■ Source extract
------------------------

Agius told the court that High Commissioner Patrick Cole had done nothing wrong in asking the AFP to investigate Moti in light of the constitutional lawyer’s pending appointment as attorney general in 2004-2005. “Part of Mr Cole’s duty and responsibility was to protect the interests of Australia,” Agius declared, “and if it should turn out from a diplomatic point of view that Australia was aware that one of its citizens who was being considered for the position of attorney general in such a state had committed such heinous offences and Australia had done nothing about it... It was a valid concern of Mr Cole’s, (a) that that person not be appointed; and (b) that the person be investigated.”
This position is similarly untenable. One can simply raise the question—if Moti had harboured a pro-RAMSI outlook, had been keen to advance Australian objectives in the Solomons, and was willing to report to Australian intelligence what he had learned in the course of his work, would the High Commissioner have had any objection to his becoming attorney general? The discharged Vanuatu allegations were dredged up for no other reason than that Moti represented a threat to the predatory economic and strategic interests of Australian imperialism in the South Pacific.

------------------------

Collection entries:
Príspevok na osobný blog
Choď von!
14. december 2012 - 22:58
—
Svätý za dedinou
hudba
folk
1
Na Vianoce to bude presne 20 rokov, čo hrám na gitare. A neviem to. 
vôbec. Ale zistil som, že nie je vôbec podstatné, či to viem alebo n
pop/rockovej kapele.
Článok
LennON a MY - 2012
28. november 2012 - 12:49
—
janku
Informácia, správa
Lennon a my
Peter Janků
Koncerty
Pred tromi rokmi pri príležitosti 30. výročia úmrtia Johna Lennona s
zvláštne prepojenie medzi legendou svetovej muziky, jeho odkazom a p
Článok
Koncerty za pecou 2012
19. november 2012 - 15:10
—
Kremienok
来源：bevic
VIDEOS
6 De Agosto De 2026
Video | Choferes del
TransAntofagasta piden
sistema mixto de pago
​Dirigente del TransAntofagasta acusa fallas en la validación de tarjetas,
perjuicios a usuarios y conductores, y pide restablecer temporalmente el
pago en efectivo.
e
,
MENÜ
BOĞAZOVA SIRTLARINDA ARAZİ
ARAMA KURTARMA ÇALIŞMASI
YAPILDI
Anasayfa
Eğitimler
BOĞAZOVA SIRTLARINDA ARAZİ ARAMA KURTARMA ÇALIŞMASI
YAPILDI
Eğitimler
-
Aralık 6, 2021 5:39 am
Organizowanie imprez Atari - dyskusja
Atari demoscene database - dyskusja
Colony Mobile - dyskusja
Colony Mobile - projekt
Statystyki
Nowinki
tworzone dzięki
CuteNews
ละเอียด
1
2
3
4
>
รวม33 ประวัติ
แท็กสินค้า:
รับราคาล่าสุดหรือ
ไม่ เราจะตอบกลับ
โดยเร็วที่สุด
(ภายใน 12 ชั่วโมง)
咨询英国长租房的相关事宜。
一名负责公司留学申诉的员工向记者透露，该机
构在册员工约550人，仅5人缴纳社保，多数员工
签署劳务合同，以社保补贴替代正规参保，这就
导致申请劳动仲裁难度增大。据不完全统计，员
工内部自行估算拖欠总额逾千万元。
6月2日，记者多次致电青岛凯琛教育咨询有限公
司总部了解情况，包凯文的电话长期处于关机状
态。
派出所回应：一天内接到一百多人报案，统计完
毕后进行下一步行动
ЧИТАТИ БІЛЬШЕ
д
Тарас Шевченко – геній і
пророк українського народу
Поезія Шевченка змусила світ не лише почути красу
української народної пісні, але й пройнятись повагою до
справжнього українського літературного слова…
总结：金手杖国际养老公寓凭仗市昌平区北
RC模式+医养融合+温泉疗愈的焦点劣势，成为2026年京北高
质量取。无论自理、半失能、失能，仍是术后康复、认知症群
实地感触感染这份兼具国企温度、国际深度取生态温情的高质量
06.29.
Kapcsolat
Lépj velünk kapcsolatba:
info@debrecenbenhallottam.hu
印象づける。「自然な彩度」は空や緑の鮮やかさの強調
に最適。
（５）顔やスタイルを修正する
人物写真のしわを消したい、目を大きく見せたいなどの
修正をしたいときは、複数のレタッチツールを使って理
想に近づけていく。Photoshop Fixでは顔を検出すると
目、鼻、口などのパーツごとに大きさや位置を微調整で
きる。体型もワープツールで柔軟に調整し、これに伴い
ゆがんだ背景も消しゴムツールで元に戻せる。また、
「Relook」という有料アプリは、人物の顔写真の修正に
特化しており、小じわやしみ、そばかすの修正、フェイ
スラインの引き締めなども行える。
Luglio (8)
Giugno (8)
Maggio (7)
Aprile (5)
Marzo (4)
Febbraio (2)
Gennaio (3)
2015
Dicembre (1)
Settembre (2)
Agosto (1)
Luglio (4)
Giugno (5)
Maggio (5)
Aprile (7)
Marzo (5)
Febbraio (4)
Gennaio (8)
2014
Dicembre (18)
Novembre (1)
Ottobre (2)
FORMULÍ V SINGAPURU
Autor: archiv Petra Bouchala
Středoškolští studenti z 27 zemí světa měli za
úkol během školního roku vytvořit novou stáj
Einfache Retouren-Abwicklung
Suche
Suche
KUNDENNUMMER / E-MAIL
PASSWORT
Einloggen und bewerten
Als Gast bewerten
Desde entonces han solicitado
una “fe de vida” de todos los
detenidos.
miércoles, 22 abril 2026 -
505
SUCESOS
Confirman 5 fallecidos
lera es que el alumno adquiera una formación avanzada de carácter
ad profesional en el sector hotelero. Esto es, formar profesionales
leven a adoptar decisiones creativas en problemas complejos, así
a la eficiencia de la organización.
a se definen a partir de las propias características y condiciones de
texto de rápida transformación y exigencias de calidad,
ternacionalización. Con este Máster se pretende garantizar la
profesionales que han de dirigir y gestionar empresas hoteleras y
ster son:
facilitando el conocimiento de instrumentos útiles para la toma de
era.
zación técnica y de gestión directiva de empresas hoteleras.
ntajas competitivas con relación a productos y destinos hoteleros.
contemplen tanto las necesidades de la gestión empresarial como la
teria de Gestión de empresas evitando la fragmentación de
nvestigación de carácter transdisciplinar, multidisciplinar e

------------------------

■ Requirement 1
In the text on the Moti case, copy the part that opens with the words containing "This position is" and closes with "the South Pacific.", substituting "indefensible" for "untenable".
■ Requirement 2
Carry on the text on the Moti case from the point where it stops.

■ Exercise answer 1
This position is similarly indefensible. One can simply raise the question—if Moti had harboured a pro-RAMSI outlook, had been keen to advance Australian objectives in the Solomons, and was willing to report to Australian intelligence what he had learned in the course of his work, would the High Commissioner have had any objection to his becoming attorney general? The discharged Vanuatu allegations were dredged up for no other reason than that Moti represented a threat to the predatory economic and strategic interests of Australian imperialism in the South Pacific.

■ Exercise answer 2
From the 1990s onwards, Moti had become well known to Australian authorities for his relations with a section of the Solomon Islands’ elite, which sought to cultivate ties with Asian countries to counteract Australian dominance, and which promoted economic policies favouring small scale agricultural producers rather than international investors. His legal expertise later posed a considerable threat to Canberra’s utilisation of military-police deployments across the South Pacific. Moti opposed the legal mechanisms that RAMSI relied upon from 2003 onwards; in 2005 he assisted a successful challenge to the constitutionality of the RAMSI-modelled Papua New Guinean Enhanced Cooperation Program that resulted in more than one hundred AFP agents being withdrawn from the former Australian colony.
The Australian government feared a similar challenge in the Solomon Islands, particularly to the immunity from the country’s laws enjoyed by its RAMSI personnel. In mid-2006, before the Sogavare government appointed him attorney general, Moti was centrally involved in preparing a Commission of Inquiry to examine the two days of rioting in April 2006 that followed the first national election held under RAMSI. In addition to threatening to publicise the substantial evidence indicating that Australian soldiers and police had been deliberately stood down to allow the destruction to unfold, the official inquiry threatened to add significant weight to demands for the revocation of RAMSI’s immunity. The Commission, when it finally completed its work in mid-2008 in the face of trenchant Australian opposition, recommended that the Australian government pay compensation to the riot victims and that RAMSI’s legal immunity be revoked.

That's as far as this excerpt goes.